Aquí está lo que realmente importa desde el punto de vista técnico:
La lámpara infrarroja halógena de 2000 W utiliza un revestimiento de cuarzo compacto para emitir radiación de onda corta con alta intensidad. Esa longitud de onda es absorbida eficazmente por el vidrio y muchos recubrimientos, por lo que la energía va directamente al material a tratar, en lugar de calentar el aire circundante. La potencia de 2000 W permite lograr un aumento rápido de la temperatura durante procesos como el templado, doblado o precalentamiento para la laminación. Además, el haz concentrado permite un control preciso de la temperatura en toda la zona afectada.
La respuesta de la lámpara es inmediata, y el control de encendido/apagado asegura que el tiempo de funcionamiento sea breve y consistente. Esto permite estabilizar la curva de calentamiento y reducir los defectos causados por sobrecalentamiento o zonas frías.
Por qué funciona bien en el procesamiento de vidrio:
La velocidad y la consistencia son clave para obtener un buen rendimiento. Esta lámpara acorta los ciclos de calentamiento, lo que permite que las líneas de producción funcionen más rápido sin sacrificar la calidad. El calor concentrado reduce las pérdidas por convección y mantiene un campo térmico uniforme, lo que disminuye el riesgo de distorsiones ópticas y roturas debidas a las tensiones térmicas.
El consumo de energía disminuye, ya que la lámpara pasa menos tiempo inactiva y más tiempo realizando trabajo útil.
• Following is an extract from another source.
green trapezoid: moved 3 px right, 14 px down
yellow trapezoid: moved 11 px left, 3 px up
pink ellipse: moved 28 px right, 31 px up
Muchas líneas de producción registran una reducción significativa en los kilovatios-hora por pieza. El resultado es un costo de operación menor por unidad, además de un rendimiento predecible, turno tras turno.
Algunas consideraciones prácticas:
La instalación es sencilla, pero la alineación es crucial. Coloque la lámpara de manera que su haz cubra uniformemente la zona objetivo. Asegúrese también de que los reflectores estén limpios para mantener una intensidad constante. Verifique que el enchufe, el soporte y la interfaz de control de su máquina sean compatibles con las especificaciones de la lámpara.
Dado que la intensidad de la luz es elevada, proteja los componentes cercanos y asegúrese de que el sistema de enfriamiento y ventilación alrededor de la lámpara sea adecuado. Trate la lámpara con cuidado: el cuarzo es resistente, pero puede volverse frágil si se maneja incorrectamente durante el cambio de lámparas.